Lesetext ▸

In der Nacht wurden Raketen aus dem Gazastreifen abgeschossen, das israelische Militär reagierte und bombardierte das abgeriegelte Palästinensergebiet. Dazu kommen etliche Messerattacken, Steinwürfe und dauerhafte Unruhen: Nach zehn Tagen ständiger Anschläge ist die Stimmung zwischen Israelis und Palästinensern extrem gereizt.

11.10.2015
    Ein palästinensischer Jugendlicher rennt während eines Zusammenstoßes mit israelischen Truppen nahe Gaza Stadt vor einer Tränengaswolke davon.
    Insgesamt elf Palästinenser sind seit Freitag ums Leben gekommen, die meisten an den Sperranlagen entlang des Gaza-Streifens, getroffen durch Schüsse des israelischen Militärs. (picture alliance / dpa / Mohammed Saber)
    Kurz nach sieben Uhr am Morgen. Im Berufsverkehr auf der Strecke vom Toten Meer hoch nach Jerusalem soll es einen Terroranschlag gegeben haben, eine Autobombe? Die Fahrerin, eine Palästinenserin, ist schwer verletzt, auch ein Polizist hat Verletzungen erlitten.

Arbeitsauftrag 1 ▸ Geben Sie aus dem Lesetext über die Unruhen zwischen Israelis und Palästinensern den Abschnitt zwischen „In der Nacht“ und „Palästinensern extrem gereizt.“ wortgleich wieder, beide Grenzen eingeschlossen.
Arbeitsauftrag 2 ▸ Wie viele Palästinenser sind laut dem Lesetext über die Unruhen zwischen Israelis und Palästinensern seit Freitag ums Leben gekommen?
Arbeitsauftrag 3 ▸ Führen Sie den Lesetext über die Unruhen zwischen Israelis und Palästinensern im Anschluss an seinen letzten Satz fort.

Datenauszüge ▸

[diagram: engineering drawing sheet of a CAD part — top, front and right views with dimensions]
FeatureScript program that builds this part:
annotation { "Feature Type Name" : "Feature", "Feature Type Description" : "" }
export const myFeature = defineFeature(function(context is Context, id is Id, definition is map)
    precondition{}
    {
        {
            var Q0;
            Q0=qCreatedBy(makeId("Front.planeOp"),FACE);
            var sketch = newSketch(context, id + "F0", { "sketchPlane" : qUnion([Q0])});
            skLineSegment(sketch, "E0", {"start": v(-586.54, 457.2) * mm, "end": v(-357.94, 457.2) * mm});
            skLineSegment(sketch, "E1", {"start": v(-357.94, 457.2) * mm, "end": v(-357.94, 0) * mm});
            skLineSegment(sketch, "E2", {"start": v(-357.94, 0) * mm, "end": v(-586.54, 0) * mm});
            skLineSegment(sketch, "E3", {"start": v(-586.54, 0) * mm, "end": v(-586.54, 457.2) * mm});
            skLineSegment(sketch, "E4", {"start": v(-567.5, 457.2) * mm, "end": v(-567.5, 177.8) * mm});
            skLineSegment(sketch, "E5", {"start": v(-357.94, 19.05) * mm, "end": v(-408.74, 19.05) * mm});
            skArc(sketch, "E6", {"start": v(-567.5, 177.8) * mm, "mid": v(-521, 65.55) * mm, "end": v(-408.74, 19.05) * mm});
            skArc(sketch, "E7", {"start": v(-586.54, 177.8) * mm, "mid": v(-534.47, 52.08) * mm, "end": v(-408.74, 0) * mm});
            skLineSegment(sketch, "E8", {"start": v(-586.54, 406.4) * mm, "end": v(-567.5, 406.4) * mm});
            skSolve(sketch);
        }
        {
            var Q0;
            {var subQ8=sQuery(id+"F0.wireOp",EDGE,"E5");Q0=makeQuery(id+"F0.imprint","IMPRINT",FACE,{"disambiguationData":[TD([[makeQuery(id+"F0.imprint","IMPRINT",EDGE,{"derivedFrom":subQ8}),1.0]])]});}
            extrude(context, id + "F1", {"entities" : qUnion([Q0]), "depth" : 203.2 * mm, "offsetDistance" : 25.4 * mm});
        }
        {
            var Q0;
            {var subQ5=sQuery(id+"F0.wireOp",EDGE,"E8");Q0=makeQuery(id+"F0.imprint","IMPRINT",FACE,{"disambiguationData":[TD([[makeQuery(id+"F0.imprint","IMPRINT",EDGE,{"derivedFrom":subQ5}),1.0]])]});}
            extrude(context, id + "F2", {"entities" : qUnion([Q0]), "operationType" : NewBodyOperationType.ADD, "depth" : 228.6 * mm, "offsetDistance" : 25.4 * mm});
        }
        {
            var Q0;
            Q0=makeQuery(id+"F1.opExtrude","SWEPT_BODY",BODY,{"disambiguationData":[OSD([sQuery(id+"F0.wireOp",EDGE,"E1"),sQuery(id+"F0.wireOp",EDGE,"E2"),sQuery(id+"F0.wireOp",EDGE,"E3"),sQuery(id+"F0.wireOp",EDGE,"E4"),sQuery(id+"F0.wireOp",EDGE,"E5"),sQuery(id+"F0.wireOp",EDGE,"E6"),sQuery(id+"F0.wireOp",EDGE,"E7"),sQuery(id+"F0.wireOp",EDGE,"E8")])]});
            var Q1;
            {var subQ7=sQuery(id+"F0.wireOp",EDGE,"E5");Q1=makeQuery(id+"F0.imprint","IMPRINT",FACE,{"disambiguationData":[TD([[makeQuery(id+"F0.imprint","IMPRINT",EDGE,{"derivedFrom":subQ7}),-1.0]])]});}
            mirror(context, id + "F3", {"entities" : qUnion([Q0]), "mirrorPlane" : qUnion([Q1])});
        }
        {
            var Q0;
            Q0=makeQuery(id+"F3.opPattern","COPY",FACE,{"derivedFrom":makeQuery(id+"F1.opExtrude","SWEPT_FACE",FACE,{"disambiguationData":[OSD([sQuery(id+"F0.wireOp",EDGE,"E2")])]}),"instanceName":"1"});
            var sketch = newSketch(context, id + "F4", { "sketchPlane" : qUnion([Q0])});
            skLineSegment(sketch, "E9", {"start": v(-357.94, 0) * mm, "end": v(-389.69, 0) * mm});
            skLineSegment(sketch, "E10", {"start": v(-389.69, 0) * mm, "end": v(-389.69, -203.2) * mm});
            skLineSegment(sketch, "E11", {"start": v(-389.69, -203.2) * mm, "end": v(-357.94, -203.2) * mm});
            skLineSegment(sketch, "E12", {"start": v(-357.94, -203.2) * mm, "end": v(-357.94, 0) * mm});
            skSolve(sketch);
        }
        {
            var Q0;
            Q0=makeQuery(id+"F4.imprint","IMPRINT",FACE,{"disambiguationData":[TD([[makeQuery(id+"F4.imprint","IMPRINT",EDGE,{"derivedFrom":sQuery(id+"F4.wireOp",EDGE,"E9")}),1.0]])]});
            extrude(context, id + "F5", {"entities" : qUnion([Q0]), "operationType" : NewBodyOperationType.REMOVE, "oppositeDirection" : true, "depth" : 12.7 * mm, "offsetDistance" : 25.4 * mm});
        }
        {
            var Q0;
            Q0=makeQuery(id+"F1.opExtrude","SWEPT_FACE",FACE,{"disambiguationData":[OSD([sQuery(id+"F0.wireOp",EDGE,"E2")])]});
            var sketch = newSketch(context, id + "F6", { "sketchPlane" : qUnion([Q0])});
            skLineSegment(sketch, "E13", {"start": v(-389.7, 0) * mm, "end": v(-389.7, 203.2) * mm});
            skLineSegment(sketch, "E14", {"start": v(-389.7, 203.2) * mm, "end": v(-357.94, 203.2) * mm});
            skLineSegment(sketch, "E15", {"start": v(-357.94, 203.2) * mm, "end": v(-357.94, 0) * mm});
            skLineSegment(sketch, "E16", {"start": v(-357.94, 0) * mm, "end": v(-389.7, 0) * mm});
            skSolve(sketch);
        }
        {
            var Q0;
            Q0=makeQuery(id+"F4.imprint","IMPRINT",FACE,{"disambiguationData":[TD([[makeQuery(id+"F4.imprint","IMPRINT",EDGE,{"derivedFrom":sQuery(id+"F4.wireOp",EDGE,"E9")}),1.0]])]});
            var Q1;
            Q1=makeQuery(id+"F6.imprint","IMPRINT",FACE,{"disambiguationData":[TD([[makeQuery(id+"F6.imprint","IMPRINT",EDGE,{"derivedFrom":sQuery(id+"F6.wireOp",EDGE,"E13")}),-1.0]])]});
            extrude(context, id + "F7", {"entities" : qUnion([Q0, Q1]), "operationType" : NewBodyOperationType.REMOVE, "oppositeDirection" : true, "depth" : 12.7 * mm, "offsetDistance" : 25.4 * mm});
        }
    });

Erwartete Ausgabe 1 ▸
In der Nacht wurden Raketen aus dem Gazastreifen abgeschossen, das israelische Militär reagierte und bombardierte das abgeriegelte Palästinensergebiet. Dazu kommen etliche Messerattacken, Steinwürfe und dauerhafte Unruhen: Nach zehn Tagen ständiger Anschläge ist die Stimmung zwischen Israelis und Palästinensern extrem gereizt.

Erwartete Ausgabe 2 ▸ Elf Palästinenser.

Erwartete Ausgabe 3 ▸
    Der Sprecher der israelischen Polizei sagte, die Terroristin sei aus dem Auto gestiegen, dann habe es im Wageninneren eine Explosion gegeben. Und so der Sprecher weiter, die Frau sei auf dem Weg nach Jerusalem gewesen, um in der Stadt einen Terroranschlag zu verüben.
    Dieser Darstellung widerspricht später ein Augenzeuge, den die palästinensische Nachrichtenagentur Maan zitiert. Der Mann sagt, das Auto habe einen Defekt gehabt, im inneren sei ein Feuer ausgebrochen, der Airbag ging auf.
    Nach zehn Tagen ständiger Anschläge ist die Stimmung gereizt. Thema in den Radionachrichten war am Morgen noch der Abschuss von Raketen aus dem Gaza-Streifen in der Nacht. Die israelische Luftwaffe reagierte und bombardierte zwei Ziele in dem abgeriegelten Palästinensergebiet. Ein Wohnhaus stürzte ein, eine schwangere Frau und ein Kleinkind kamen ums Leben.
    Harte Strafen für Steinewerfer beschlossen
    Insgesamt elf Palästinenser sind seit Freitag ums Leben gekommen, die meisten an den Sperranlagen entlang des Gaza-Streifens, getroffen durch Schüsse des israelischen Militärs. Aber auch heute versuchten rund 150 Palästinenser, durch eine Lücke in den Sperranlagen aus dem Gaza-Streifen herauszukommen. In den israelischen Zeitungen wird die Frage aufgeworfen, ob die Armee denn darauf vorbereitet sei, wenn womöglich Zehntausende aus Verzweiflung den Zaun stürmen.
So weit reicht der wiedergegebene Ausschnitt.